Pour Whitney, chaque peinture comme une expérience unique. Il aime à varier les formats et les palettes de couleurs au lieu de produire des séries d’œuvres uniformes. Ainsi, les dernières productions montrées dans le cadre de cette exposition incluent de grandes compositions de 229 x 193 cm, mais aussi des toiles rondes de petits formats, des monotypes et des formats portrait (une première pour l'artiste). Whitney conçoit ces variations de format comme s’il s’agissait de textes de longueur différentes—l’écriture étant une pratique à laquelle il s’adonne depuis des décennies, en parallèle de son travail d’atelier. Ses grandes toiles sont alors des sortes d’essais où se superposeraient ratures et réécritures, comme dans l’œuvre Violet sunday, 2025 par exemple, où des volutes de brun chocolat débordent sur des touches vaporeuses couleur lavande, tandis que des marques anguleuses d'un bleu profond viennent structurer des aplats de couleur sans cela informes. Ses œuvres de petit format, en revanche, fonctionnent comme des fragments. Dans Tappan Zee, 2025 des tranches de vert phtalo contrastent avec des jaunes, des bleus et des marrons atmosphériques qui rappellent des vues fragmentées vues à travers une structure artificielle.bordeaux.
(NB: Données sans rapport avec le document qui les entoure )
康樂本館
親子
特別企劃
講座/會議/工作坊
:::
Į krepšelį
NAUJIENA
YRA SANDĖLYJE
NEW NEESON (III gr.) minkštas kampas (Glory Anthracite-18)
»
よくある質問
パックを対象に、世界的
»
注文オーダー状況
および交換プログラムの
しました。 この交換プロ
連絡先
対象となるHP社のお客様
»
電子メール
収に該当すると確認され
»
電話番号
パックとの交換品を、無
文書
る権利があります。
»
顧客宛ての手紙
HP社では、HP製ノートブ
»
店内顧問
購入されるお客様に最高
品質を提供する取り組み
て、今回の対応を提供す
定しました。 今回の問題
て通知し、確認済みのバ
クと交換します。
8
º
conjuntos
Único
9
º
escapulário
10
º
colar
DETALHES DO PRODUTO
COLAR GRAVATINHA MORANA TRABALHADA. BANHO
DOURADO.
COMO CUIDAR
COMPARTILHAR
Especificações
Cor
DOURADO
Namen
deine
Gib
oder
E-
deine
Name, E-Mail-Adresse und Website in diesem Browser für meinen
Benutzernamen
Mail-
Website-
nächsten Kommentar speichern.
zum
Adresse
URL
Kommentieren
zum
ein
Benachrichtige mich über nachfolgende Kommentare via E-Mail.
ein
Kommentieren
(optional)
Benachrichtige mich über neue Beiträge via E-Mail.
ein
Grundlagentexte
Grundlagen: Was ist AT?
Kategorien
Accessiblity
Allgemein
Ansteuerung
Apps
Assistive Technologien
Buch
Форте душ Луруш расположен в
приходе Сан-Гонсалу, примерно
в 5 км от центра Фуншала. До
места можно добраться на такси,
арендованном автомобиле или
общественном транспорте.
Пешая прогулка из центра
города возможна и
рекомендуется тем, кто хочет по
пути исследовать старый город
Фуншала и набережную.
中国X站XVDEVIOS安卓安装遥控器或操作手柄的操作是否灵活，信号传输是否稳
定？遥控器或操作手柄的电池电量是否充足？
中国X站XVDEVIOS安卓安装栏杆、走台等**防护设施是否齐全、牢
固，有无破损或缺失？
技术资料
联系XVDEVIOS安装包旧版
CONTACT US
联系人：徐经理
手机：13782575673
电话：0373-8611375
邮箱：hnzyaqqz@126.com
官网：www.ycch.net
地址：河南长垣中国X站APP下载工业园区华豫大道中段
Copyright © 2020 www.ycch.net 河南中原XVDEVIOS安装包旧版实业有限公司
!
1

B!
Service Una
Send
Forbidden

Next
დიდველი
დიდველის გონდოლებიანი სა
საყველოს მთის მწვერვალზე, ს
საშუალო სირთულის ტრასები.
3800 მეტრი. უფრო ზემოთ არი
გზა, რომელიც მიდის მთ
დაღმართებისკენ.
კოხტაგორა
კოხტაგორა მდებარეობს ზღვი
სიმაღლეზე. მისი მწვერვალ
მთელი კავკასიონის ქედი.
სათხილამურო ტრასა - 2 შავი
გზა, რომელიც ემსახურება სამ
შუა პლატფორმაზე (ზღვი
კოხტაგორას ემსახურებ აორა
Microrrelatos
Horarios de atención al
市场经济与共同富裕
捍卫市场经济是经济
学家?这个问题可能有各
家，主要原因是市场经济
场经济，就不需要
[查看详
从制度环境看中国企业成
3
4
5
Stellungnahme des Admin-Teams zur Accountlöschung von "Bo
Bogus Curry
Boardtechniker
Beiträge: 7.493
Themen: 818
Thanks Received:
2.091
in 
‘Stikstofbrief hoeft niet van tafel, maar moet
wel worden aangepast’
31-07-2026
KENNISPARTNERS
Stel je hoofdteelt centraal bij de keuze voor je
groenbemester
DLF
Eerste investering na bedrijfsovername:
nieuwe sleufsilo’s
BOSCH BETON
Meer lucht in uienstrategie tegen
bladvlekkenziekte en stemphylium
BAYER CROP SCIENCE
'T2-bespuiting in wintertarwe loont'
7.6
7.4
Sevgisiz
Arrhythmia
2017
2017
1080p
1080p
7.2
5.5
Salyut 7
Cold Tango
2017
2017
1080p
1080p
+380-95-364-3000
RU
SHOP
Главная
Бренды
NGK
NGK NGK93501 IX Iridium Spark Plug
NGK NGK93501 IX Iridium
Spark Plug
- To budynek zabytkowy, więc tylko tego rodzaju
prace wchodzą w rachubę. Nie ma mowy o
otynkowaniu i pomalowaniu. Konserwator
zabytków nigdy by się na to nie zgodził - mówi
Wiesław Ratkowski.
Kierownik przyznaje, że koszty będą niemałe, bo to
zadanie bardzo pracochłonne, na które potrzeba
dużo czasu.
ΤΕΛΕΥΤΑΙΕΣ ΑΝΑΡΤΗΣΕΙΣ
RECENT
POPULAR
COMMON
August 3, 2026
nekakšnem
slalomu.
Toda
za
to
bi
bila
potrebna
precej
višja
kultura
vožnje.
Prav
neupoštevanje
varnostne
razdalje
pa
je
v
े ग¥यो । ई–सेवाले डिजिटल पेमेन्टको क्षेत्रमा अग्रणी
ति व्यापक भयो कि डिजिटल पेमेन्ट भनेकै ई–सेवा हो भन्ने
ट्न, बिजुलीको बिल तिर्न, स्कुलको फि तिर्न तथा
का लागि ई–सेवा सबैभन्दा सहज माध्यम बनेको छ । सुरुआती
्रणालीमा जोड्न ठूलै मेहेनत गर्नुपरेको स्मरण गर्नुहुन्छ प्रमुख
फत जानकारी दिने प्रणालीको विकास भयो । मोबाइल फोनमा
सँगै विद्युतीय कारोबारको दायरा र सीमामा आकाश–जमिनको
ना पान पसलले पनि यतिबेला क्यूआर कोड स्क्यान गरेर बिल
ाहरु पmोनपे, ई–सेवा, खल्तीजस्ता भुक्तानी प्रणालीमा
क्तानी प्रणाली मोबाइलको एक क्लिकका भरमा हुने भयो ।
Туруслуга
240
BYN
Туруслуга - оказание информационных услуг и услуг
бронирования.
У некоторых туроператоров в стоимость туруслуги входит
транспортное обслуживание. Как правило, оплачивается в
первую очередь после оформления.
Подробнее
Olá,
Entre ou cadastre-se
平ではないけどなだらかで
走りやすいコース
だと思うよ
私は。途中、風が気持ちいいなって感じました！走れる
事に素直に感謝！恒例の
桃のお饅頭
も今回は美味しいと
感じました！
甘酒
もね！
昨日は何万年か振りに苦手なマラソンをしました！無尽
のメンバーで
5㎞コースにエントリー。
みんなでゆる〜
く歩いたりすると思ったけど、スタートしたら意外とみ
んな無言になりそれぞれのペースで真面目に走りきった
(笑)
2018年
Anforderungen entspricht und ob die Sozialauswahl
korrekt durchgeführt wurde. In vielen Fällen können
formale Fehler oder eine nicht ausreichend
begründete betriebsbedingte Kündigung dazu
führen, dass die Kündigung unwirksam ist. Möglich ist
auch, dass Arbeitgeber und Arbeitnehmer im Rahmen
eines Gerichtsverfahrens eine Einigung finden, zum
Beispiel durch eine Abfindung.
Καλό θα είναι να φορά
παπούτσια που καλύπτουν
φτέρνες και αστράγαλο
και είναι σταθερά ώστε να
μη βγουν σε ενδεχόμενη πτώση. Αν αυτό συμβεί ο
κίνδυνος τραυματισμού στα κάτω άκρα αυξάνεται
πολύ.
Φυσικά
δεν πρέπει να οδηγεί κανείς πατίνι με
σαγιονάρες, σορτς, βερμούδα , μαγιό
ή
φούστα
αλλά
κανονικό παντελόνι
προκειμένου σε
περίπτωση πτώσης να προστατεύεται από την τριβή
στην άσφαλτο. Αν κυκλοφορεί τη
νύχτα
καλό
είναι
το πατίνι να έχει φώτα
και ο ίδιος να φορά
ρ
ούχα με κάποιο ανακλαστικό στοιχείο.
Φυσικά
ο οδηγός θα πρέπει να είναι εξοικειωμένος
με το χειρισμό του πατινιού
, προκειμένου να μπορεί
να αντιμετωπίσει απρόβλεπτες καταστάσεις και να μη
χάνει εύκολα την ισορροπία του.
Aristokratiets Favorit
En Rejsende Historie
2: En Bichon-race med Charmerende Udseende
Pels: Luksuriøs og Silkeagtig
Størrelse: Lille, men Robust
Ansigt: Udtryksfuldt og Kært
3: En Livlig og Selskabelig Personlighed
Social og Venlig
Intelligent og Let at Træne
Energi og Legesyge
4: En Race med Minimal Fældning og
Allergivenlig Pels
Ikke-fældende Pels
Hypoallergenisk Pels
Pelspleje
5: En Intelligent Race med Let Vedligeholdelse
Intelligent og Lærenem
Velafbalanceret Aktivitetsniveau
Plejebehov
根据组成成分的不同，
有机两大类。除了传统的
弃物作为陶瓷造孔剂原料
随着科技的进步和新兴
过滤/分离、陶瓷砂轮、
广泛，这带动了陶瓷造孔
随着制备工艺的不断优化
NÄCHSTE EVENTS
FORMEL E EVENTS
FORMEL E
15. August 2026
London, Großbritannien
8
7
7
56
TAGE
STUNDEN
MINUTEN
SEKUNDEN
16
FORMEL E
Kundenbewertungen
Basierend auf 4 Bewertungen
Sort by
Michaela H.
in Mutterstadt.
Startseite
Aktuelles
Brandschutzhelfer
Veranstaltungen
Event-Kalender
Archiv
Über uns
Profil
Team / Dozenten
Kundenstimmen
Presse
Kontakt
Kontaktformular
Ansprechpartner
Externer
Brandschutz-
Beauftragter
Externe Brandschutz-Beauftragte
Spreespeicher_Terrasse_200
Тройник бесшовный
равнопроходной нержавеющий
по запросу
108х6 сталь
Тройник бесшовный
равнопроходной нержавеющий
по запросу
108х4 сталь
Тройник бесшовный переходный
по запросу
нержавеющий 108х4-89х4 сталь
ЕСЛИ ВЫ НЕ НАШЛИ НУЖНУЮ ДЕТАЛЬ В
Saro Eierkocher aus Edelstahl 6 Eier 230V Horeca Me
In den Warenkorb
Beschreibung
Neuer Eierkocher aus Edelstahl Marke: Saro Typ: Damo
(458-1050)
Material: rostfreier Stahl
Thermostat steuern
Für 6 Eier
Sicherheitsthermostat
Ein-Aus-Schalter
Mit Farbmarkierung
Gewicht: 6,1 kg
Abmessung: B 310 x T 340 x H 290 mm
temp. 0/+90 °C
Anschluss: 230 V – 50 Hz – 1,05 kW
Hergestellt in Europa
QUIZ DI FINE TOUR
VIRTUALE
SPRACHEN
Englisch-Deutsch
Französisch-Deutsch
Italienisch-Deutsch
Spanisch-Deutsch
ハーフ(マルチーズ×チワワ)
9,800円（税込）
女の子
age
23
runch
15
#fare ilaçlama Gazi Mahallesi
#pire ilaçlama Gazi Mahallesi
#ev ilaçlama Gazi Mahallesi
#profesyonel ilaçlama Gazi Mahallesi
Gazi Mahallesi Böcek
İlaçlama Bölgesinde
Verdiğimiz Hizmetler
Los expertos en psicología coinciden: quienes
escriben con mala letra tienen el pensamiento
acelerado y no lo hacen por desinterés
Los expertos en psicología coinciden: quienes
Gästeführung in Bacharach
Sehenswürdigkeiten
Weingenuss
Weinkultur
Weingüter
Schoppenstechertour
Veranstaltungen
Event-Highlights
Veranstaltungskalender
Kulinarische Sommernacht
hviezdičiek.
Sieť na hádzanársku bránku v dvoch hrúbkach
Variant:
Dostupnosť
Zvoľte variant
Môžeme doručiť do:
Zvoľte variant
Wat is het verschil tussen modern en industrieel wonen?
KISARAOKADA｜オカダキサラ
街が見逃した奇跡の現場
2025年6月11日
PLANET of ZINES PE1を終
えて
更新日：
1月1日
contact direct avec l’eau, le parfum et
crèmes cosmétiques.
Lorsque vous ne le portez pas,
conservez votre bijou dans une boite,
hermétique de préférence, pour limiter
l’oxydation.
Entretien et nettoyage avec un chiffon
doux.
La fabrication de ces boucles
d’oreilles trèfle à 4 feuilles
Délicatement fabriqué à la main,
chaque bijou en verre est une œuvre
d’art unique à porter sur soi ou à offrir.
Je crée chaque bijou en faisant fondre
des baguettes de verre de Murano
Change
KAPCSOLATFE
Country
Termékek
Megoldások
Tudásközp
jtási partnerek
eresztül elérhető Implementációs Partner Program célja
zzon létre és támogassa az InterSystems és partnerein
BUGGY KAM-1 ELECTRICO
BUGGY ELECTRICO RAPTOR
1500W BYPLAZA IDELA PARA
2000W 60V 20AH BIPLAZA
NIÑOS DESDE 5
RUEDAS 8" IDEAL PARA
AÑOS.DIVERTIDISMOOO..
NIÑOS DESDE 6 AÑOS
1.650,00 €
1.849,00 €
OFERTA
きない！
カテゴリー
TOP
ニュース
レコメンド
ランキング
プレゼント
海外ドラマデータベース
Les productions récentes de Whitney s’inspirent de l’environnement et du paysage autour de son domicile, situé près d’un chantier naval du Bronx, en périphérie de la ville. Les balades sur les quais et l’unicité de ce cadre sont des éléments constitutifs de son travail. Inspiré par des artistes aux sensibilités ancrées dans un territoire spécifique, Whitney conçoit ses peintures comme des archives perceptives et expériencielles. À travers ses surfaces hautes en contrastes et ses explorations tactiles de la densité et de l’évanescence, de la lourdeur et de la légèreté, il offre une expérience du regard où la peinture se révèle progressivement.
Wallace Whitney (né en 1969 à Boston, MA) vit et travaille à New York. Son œuvre a fait l'objet d'expositions individuelles à la galerie Ceysson & Bénétière (New York, Saint-Étienne, Paris, Genève), ainsi qu’à Soloway (Brooklyn), American Contemporary (New York) et Horton Gallery (New York). Il a enseigné à l'Université du Tennessee (Knoxville) et à la Tyler School of Art and Architecture (Philadelphie). Il a également assuré le commissariat des expositions Unfurled: supports/surfaces 1966–1976 au Museum of Contemporary Art de Detroit (2019) et Feed the meter, vol. I et II à la galerie Ceysson and Bénétière (Wandhaff, Luxembourg, 2015 et 2018). Co-fondateur de la galerie Canada, il a obtenu son BA auHampshire College en 1994 et son MFA au Bard College en 2001.